TRY IT -> Nothing but the lines from the first line of the records through the line with "hesive's bonding power" should be output, exactly as written and free of pictures.

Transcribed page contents
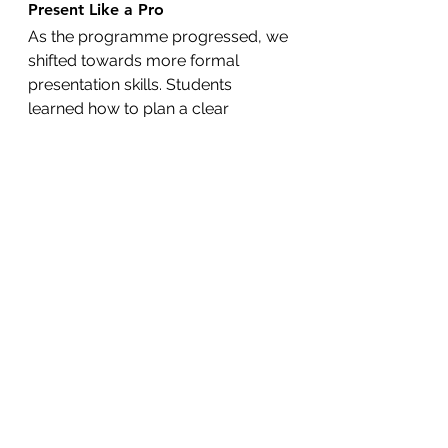
Present Like a Pro
As the programme progressed, we 
shifted towards more formal 
presentation skills. Students 
learned how to plan a clear 
speech, use persuasive language, 
and speak to an audience with 
clarity and purpose. Many 
surprised even themselves by how 
much they were able to deliver—
without over-relying on notes or 
slides.
Global and Creative Topics
Each student chose a unique topic 
to present, from designing a dream 
pet to inventing a game or 
imagining a new country to live in. 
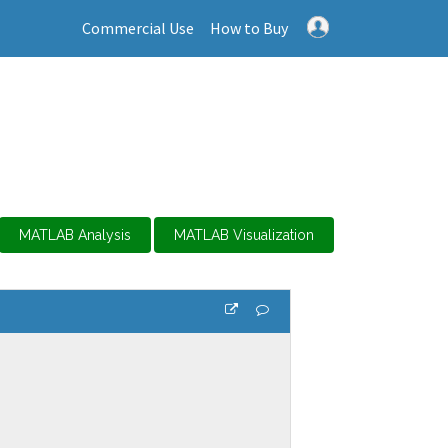
Commercial Use
How to Buy
MATLAB Analysis
MATLAB Visualization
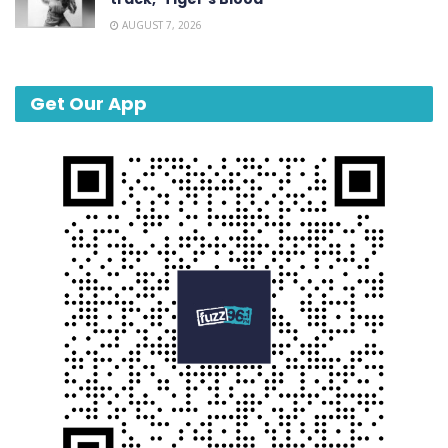
AUGUST 7, 2026
Get Our App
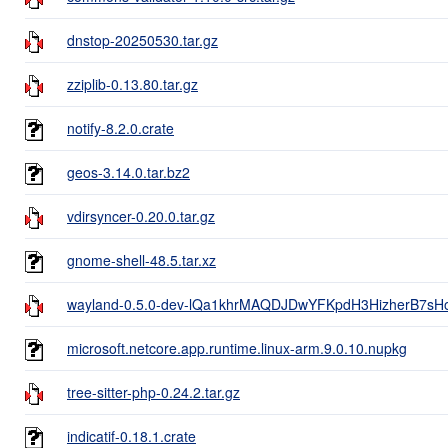
dnstop-20250530.tar.gz
zziplib-0.13.80.tar.gz
notify-8.2.0.crate
geos-3.14.0.tar.bz2
vdirsyncer-0.20.0.tar.gz
gnome-shell-48.5.tar.xz
wayland-0.5.0-dev-lQa1khrMAQDJDwYFKpdH3HizherB7sH
microsoft.netcore.app.runtime.linux-arm.9.0.10.nupkg
tree-sitter-php-0.24.2.tar.gz
indicatif-0.18.1.crate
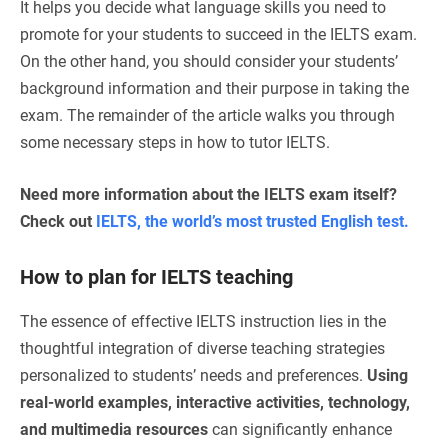
It helps you decide what language skills you need to
promote for your students to succeed in the IELTS exam.
On the other hand, you should consider your students’
background information and their purpose in taking the
exam. The remainder of the article walks you through
some necessary steps in how to tutor IELTS.
Need more information about the IELTS exam itself?
Check out
IELTS, the world’s most trusted English test.
How to plan for IELTS teaching
The essence of effective IELTS instruction lies in the
thoughtful integration of diverse teaching strategies
personalized to students’ needs and preferences.
Using
real-world examples, interactive activities, technology,
and multimedia resources
can significantly enhance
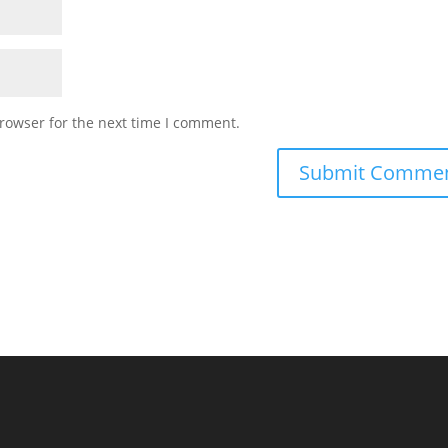
rowser for the next time I comment.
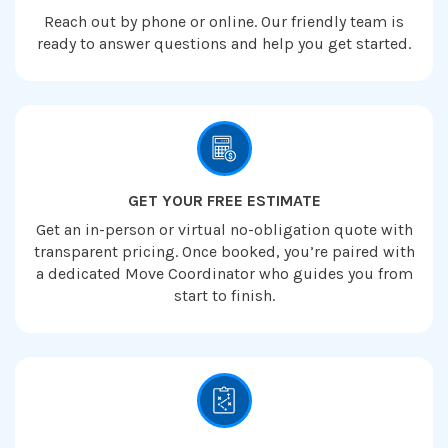
Reach out by phone or online. Our friendly team is
ready to answer questions and help you get started.
GET YOUR FREE ESTIMATE
Get an in-person or virtual no-obligation quote with
transparent pricing. Once booked, you’re paired with
a dedicated Move Coordinator who guides you from
start to finish.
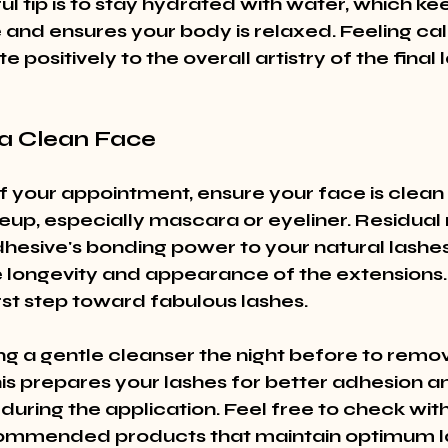
l tip is to stay hydrated with water, which ke
and ensures your body is relaxed. Feeling ca
 positively to the overall artistry of the final 
h a Clean Face
f your appointment, ensure your face is clean
eup, especially mascara or eyeliner. Residua
hesive's bonding power to your natural lashes,
e longevity and appearance of the extensions. 
irst step toward fabulous lashes.
g a gentle cleanser the night before to remove
his prepares your lashes for better adhesion a
uring the application. Feel free to check with
commended products that maintain optimum la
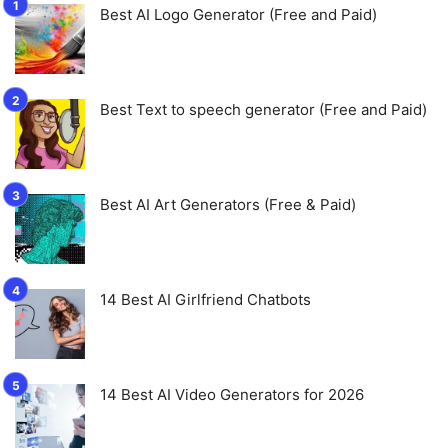
Best AI Logo Generator (Free and Paid)
Best Text to speech generator (Free and Paid)
Best AI Art Generators (Free & Paid)
14 Best AI Girlfriend Chatbots
14 Best AI Video Generators for 2026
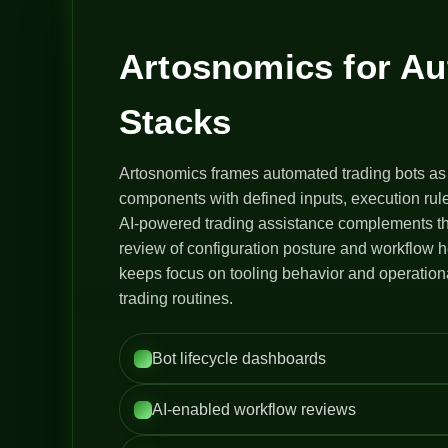
Artosnomics for A
Stacks
Artosnomics frames automated trading bots as
components with defined inputs, execution rule
AI-powered trading assistance complements th
review of configuration posture and workflow h
keeps focus on tooling behavior and operation
trading routines.
Bot lifecycle dashboards
AI-enabled workflow reviews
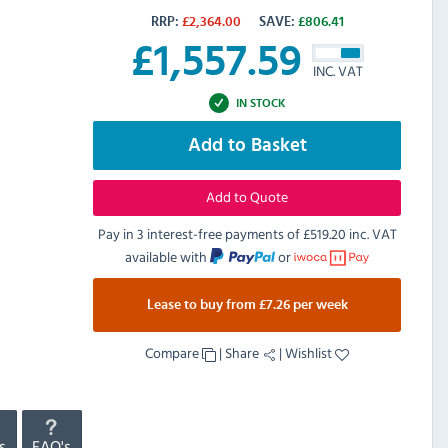
RRP:
£
2,364.00
SAVE:
£
806.41
£
1,557.59
INC. VAT
IN STOCK
Add to Basket
Add to Quote
Pay in 3 interest-free payments of
£519.20 inc. VAT
available with
or
Lease to buy from £7.26 per week
Compare
|
Share
|
Wishlist
s
FAQ's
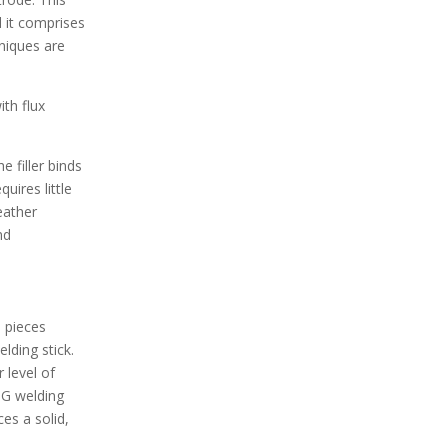
d it comprises
niques are
ith flux
e filler binds
uires little
eather
nd
l pieces
lding stick.
 level of
IG welding
es a solid,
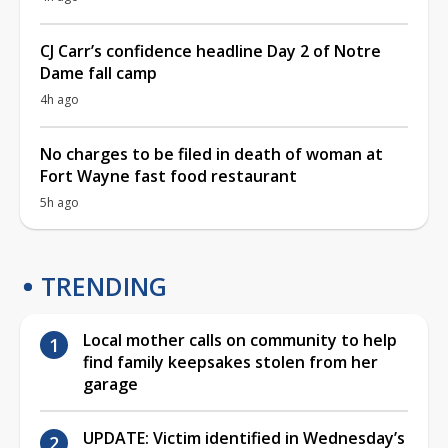
CJ Carr’s confidence headline Day 2 of Notre
Dame fall camp
4h ago
No charges to be filed in death of woman at
Fort Wayne fast food restaurant
5h ago
TRENDING
Local mother calls on community to help
find family keepsakes stolen from her
garage
UPDATE: Victim identified in Wednesday’s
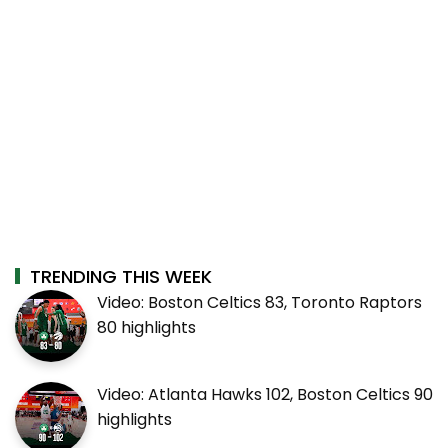
TRENDING THIS WEEK
Video: Boston Celtics 83, Toronto Raptors
80 highlights
Video: Atlanta Hawks 102, Boston Celtics 90
highlights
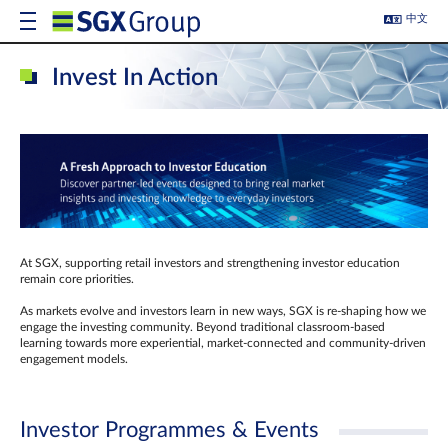
中文
Invest In Action
At SGX, supporting retail investors and strengthening investor education
remain core priorities.
As markets evolve and investors learn in new ways, SGX is re-shaping how we
engage the investing community. Beyond traditional classroom‑based
learning towards more experiential, market‑connected and community‑driven
engagement models.
Investor Programmes & Events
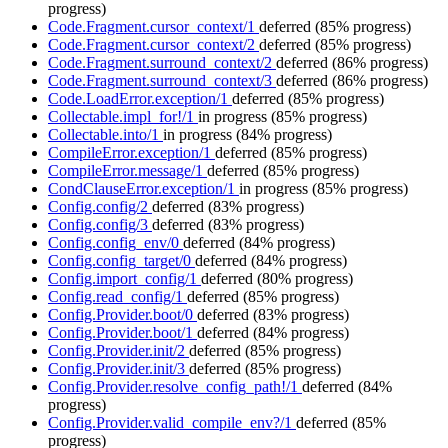
progress)
Code.Fragment.cursor_context/1
deferred
(85% progress)
Code.Fragment.cursor_context/2
deferred
(85% progress)
Code.Fragment.surround_context/2
deferred
(86% progress)
Code.Fragment.surround_context/3
deferred
(86% progress)
Code.LoadError.exception/1
deferred
(85% progress)
Collectable.impl_for!/1
in progress
(85% progress)
Collectable.into/1
in progress
(84% progress)
CompileError.exception/1
deferred
(85% progress)
CompileError.message/1
deferred
(85% progress)
CondClauseError.exception/1
in progress
(85% progress)
Config.config/2
deferred
(83% progress)
Config.config/3
deferred
(83% progress)
Config.config_env/0
deferred
(84% progress)
Config.config_target/0
deferred
(84% progress)
Config.import_config/1
deferred
(80% progress)
Config.read_config/1
deferred
(85% progress)
Config.Provider.boot/0
deferred
(83% progress)
Config.Provider.boot/1
deferred
(84% progress)
Config.Provider.init/2
deferred
(85% progress)
Config.Provider.init/3
deferred
(85% progress)
Config.Provider.resolve_config_path!/1
deferred
(84%
progress)
Config.Provider.valid_compile_env?/1
deferred
(85%
progress)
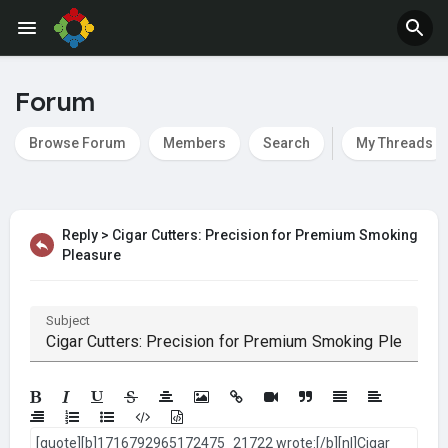
Jobs
Offers
Forum
Browse Forum
Members
Search
My Threads
Reply > Cigar Cutters: Precision for Premium Smoking
Pleasure
Subject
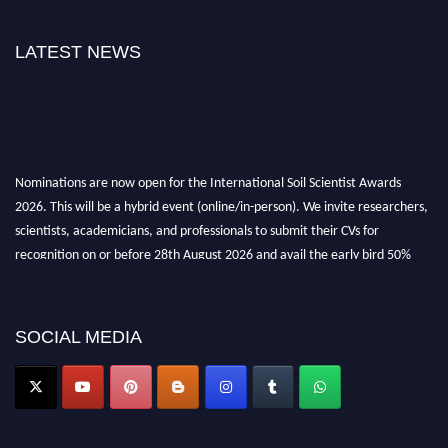
LATEST NEWS
Nominations are now open for the International Soil Scientist Awards
2026. This will be a hybrid event (online/in-person). We invite researchers,
scientists, academicians, and professionals to submit their CVs for
recognition on or before 28th August 2026 and avail the early bird 50%
discount offer.
Don’t miss this chance to showcase your work on a global platform. Apply
now at
soilscientists.org
SOCIAL MEDIA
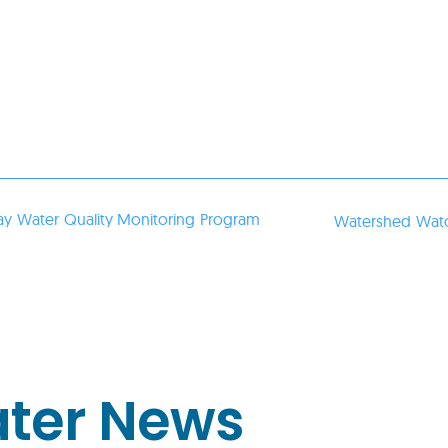
ay Water Quality Monitoring Program
Watershed Watc
ater News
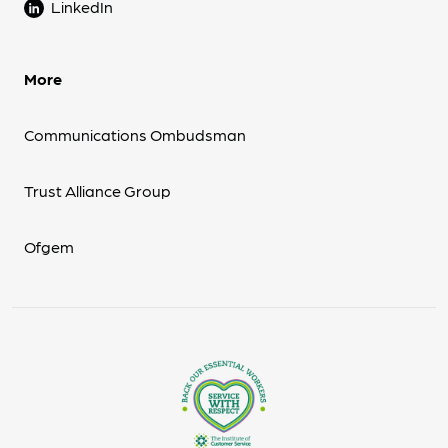
LinkedIn
More
Communications Ombudsman
Trust Alliance Group
Ofgem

WRITTEN REPLY ->
Present Like a Pro
As the programme progressed, we 
shifted towards more formal 
presentation skills. Students 
learned how to plan a clear 
speech, use persuasive language, 
and speak to an audience with 
clarity and purpose. Many 
surprised even themselves by how 
much they were able to deliver—
without over-relying on notes or 
slides.
Global and Creative Topics
Each student chose a unique topic 
to present, from designing a dream 
pet to inventing a game or 
imagining a new country to live in. 
Commercial Use
How to Buy
MATLAB Analysis
MATLAB Visualization
AUGUST 7, 2026
Get Our App
dnstop-20250530.tar.gz
zziplib-0.13.80.tar.gz
notify-8.2.0.crate
geos-3.14.0.tar.bz2
vdirsyncer-0.20.0.tar.gz
gnome-shell-48.5.tar.xz
wayland-0.5.0-dev-lQa1khrMAQDJDwYFKpdH3HizherB7sH
microsoft.netcore.app.runtime.linux-arm.9.0.10.nupkg
tree-sitter-php-0.24.2.tar.gz
indicatif-0.18.1.crate
It helps you decide what language skills you need to
promote for your students to succeed in the IELTS exam.
On the other hand, you should consider your students’
background information and their purpose in taking the
exam. The remainder of the article walks you through
some necessary steps in how to tutor IELTS.
Need more information about the IELTS exam itself?
Check out
IELTS, the world’s most trusted English test.
How to plan for IELTS teaching
The essence of effective IELTS instruction lies in the
thoughtful integration of diverse teaching strategies
personalized to students’ needs and preferences.
Using
real-world examples, interactive activities, technology,
and multimedia resources
can significantly enhance
rowser for the next time I comment.
Reach out by phone or online. Our friendly team is
ready to answer questions and help you get started.
GET YOUR FREE ESTIMATE
Get an in-person or virtual no-obligation quote with
transparent pricing. Once booked, you’re paired with
a dedicated Move Coordinator who guides you from
start to finish.
l tip is to stay hydrated with water, which ke
and ensures your body is relaxed. Feeling ca
 positively to the overall artistry of the final 
h a Clean Face
f your appointment, ensure your face is clean
eup, especially mascara or eyeliner. Residua
hesive's bonding power to your natural lashes,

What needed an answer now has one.